Restaient 1 100 artisans; mais les 2 800 salariés urbains du bâtiment (15 p.
100 des actifs occupés) n’étaient qu’une minorité face aux ruraux sur les
chantiers des zones industrielle (228 ha.) de Chetouan et semi-industrielle (40
ha) d’Abou Tachfin, et à ceux des programmes liés d’habitat.
L’achèvement des
complexes de matériel téléphonique réalisés selon un programme lancé en 1975,
fonctionnel en 1979 (Sonelec, puis E.N.T.C., 2 000 emplois), et de soieries,
retardé jusqu’en 1985 (Sonitex, puis Soitex, 1 300 emplois), avait donné le
premier rôle au secteur public, doublé le nombre des salariés du secteur
industriel — un tiers des emplois en 1987 —, accru le capital, les
technologies, le champ du recrutement, devenu national. La
"restructuration" a d’abord, en décentralisant, fait de Tlemcen le
siège national de l’E.N.T.C. et de Soitex, mais au prix de distorsions
régionales et de dysfonctionnements. La zone semi-industrielle abrite de
vieilles unités exurbanisées et des entreprises publiques régionales et
locales. L’université, étendue, depuis son embryon de 1974, jusque dans la
Z.H.U.N. (zone d’habitat urbain nouveau) d’Imama, comptait plus de 5 000
étudiants et de 350 enseignants en 1992.
Le nombre
d’emplois, jusqu’en 1987, a crû plus vite que la population: de 13 pour 100
habitants en 1966 à 20 en 1977, puis à 24, de même que les emplois féminins,
qui atteignent un des taux les plus élevés d’Algérie. La construction aux
dépens du haouz, après celle de la Z.I., des 462 hectares de Z.H.U.N. de Kiffan
et d’Imama n’a pas empêché l’emploi agricole de croître de 700 en 1966-1977 à 1
363 (4 p. 100 des actifs) en 1987. Ce desserrement de l’habitat en villas a
surtout été le fait de la bourgeoisie tlemcénienne, acheteuse dès
l’indépendance, des villas coloniales; mais la moitié seulement des immeubles
collectifs lancés avant 1978 étaient achevés en 1987.
La production
d’appareils téléphoniques de 104 000 en 1984 est tombée à 71 000 en 1991, le
métrage de soierie est lui aussi en recul. L’avenir du secteur public
industriel est mis en cause par des projets de privatisation; par ailleurs, la
proximité de la frontière marocaine renforce le secteur parallèle du marché.
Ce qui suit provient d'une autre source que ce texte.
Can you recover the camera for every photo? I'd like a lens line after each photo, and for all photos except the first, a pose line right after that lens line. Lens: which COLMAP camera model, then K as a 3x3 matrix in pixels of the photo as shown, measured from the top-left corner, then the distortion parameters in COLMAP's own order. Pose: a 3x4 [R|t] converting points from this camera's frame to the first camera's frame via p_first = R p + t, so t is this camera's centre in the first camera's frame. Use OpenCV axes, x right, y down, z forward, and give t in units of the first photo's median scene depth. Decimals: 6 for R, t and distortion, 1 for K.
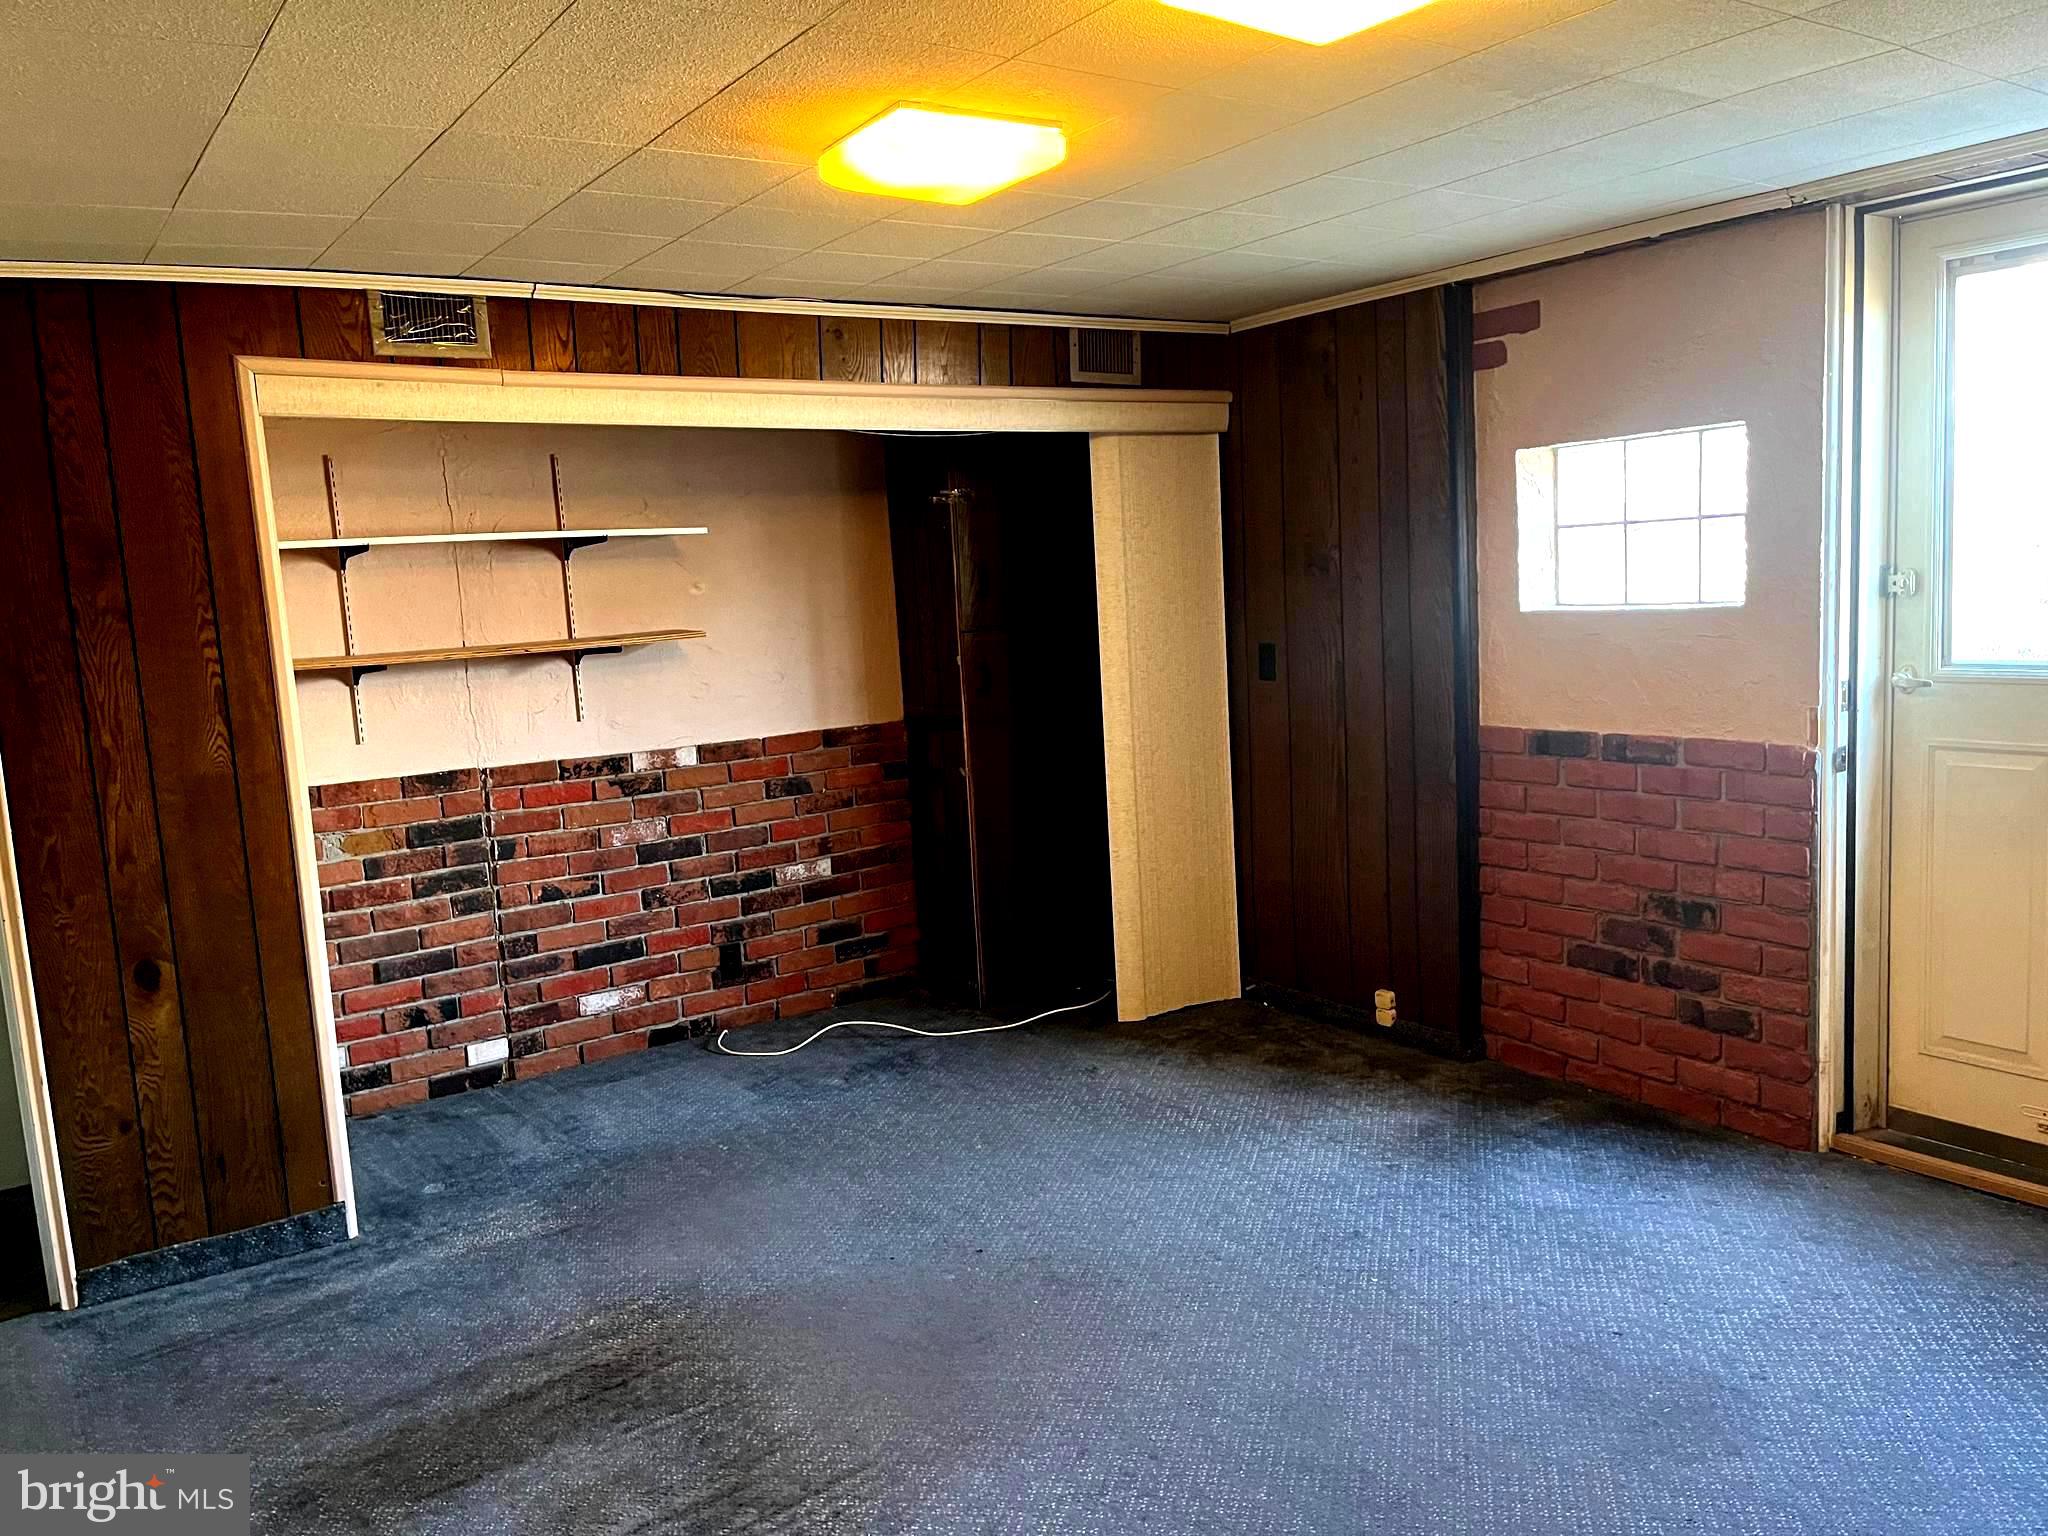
lens RADIAL K [[1593.1, 0, 1031.5], [0, 1593.1, 764.8], [0, 0, 1]] dist [0.069808, -0.099977]
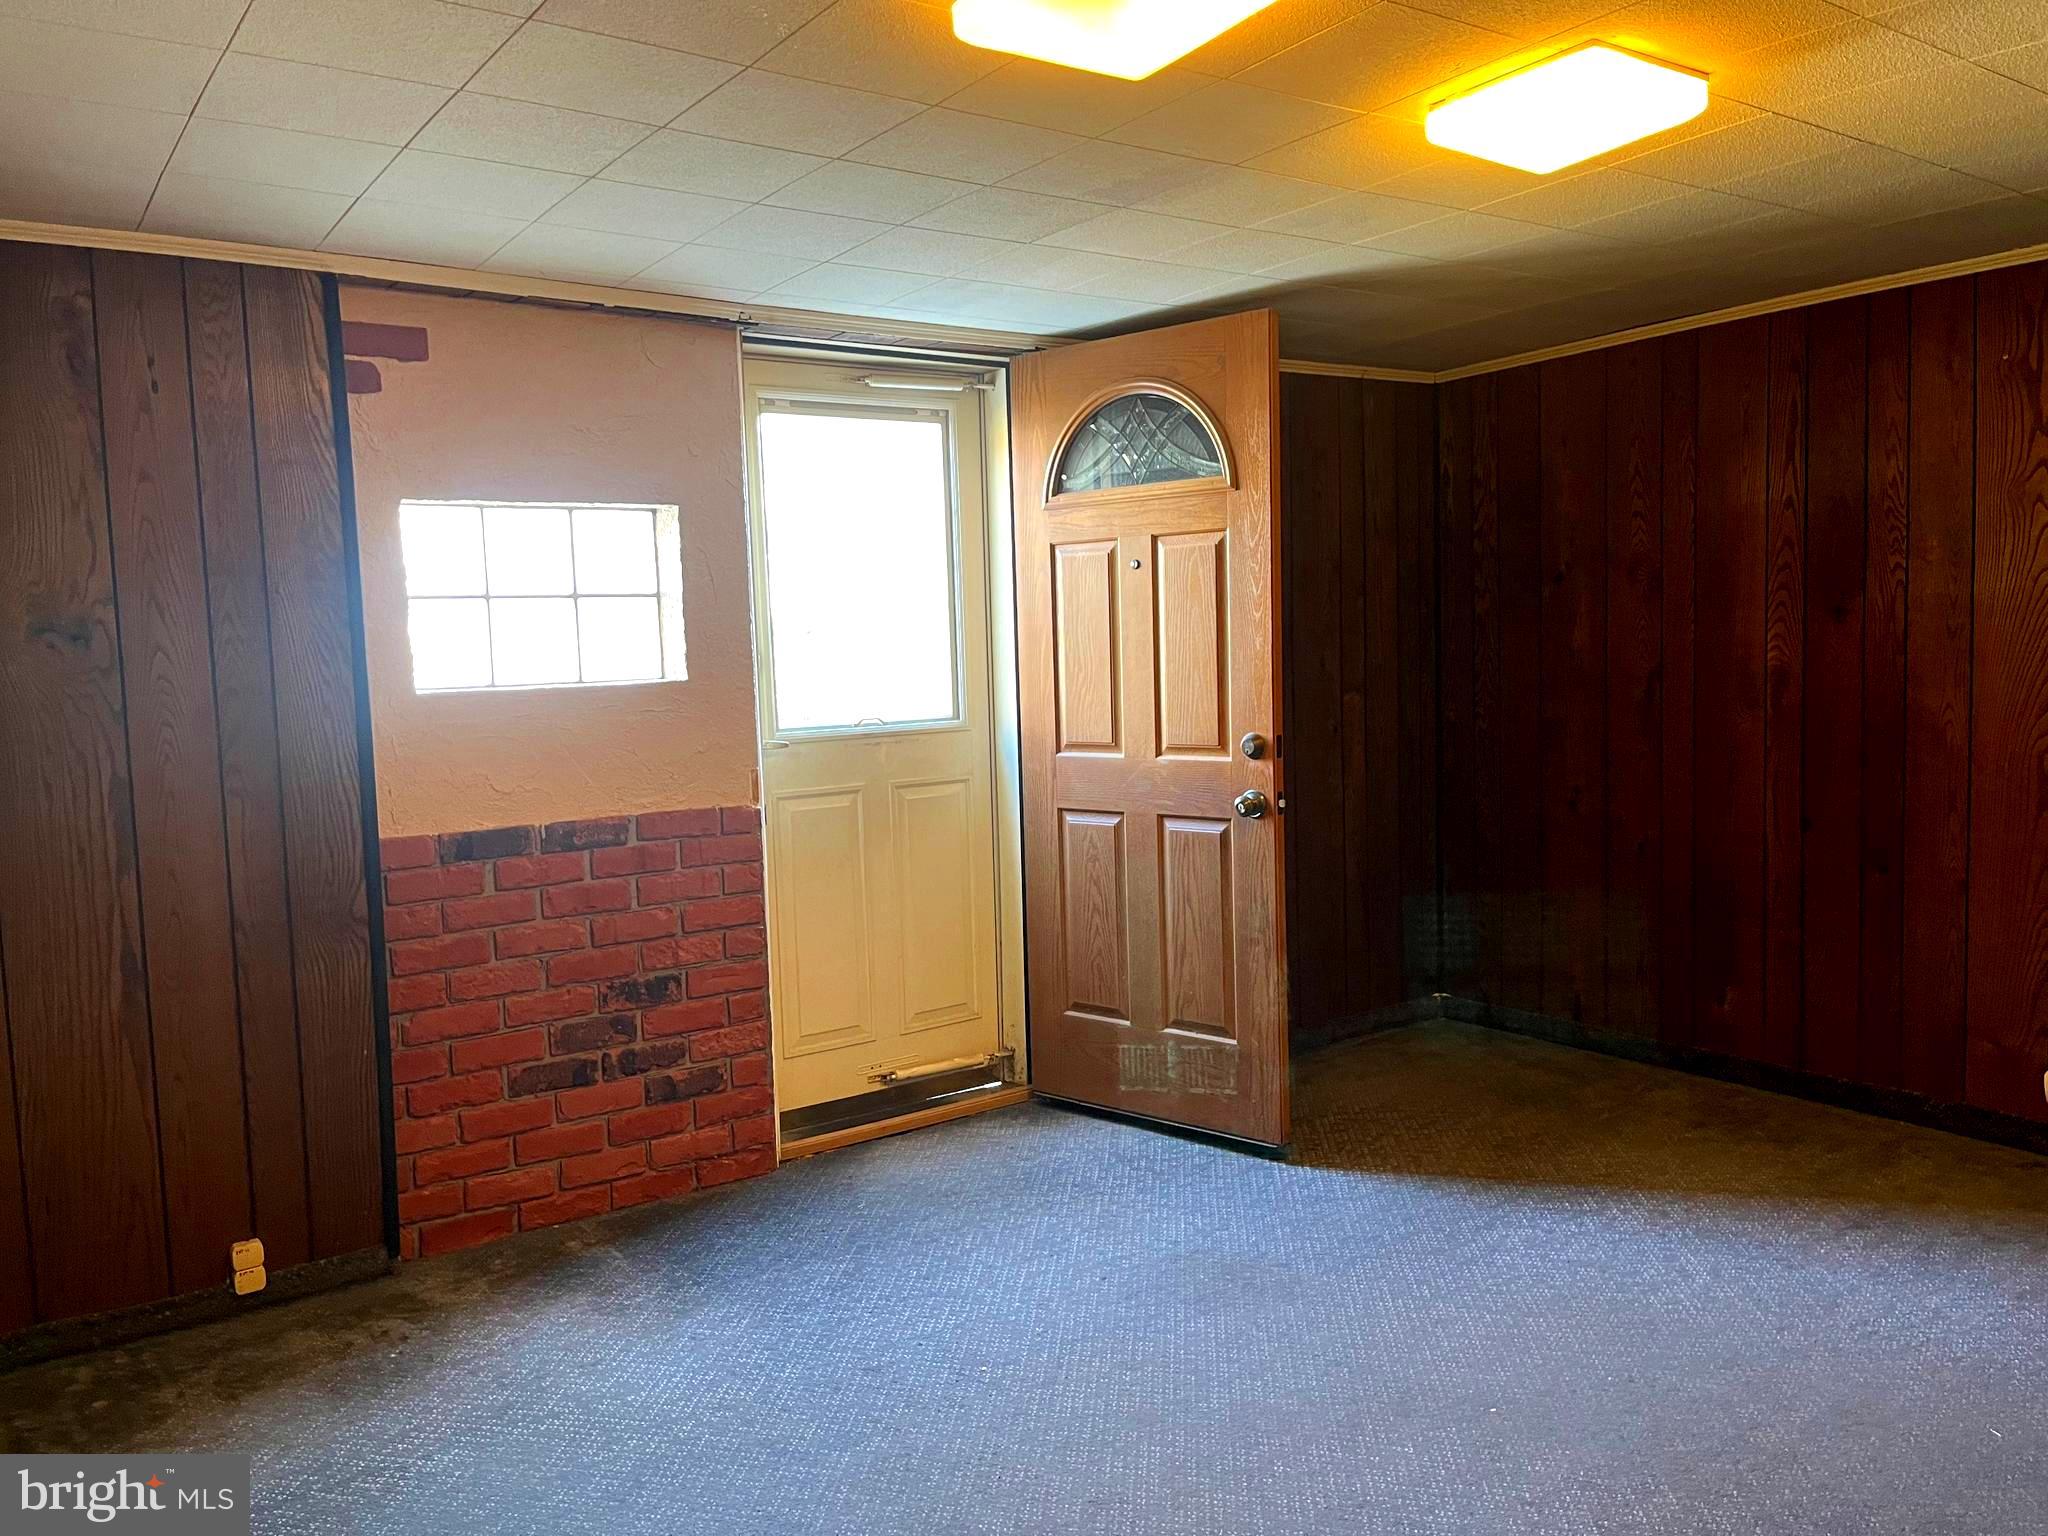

Est menacé aussi le patrimoine historique de la vieille ville, d’El-Eubbad et
de Mansoura, quand bien même la tradition musulmane lettrée citadine a
jusqu’ici éloigné, malgré plusieurs attentats meurtriers, la psychose du
terrorisme islamiste qui a investi de grande villes moins structurées.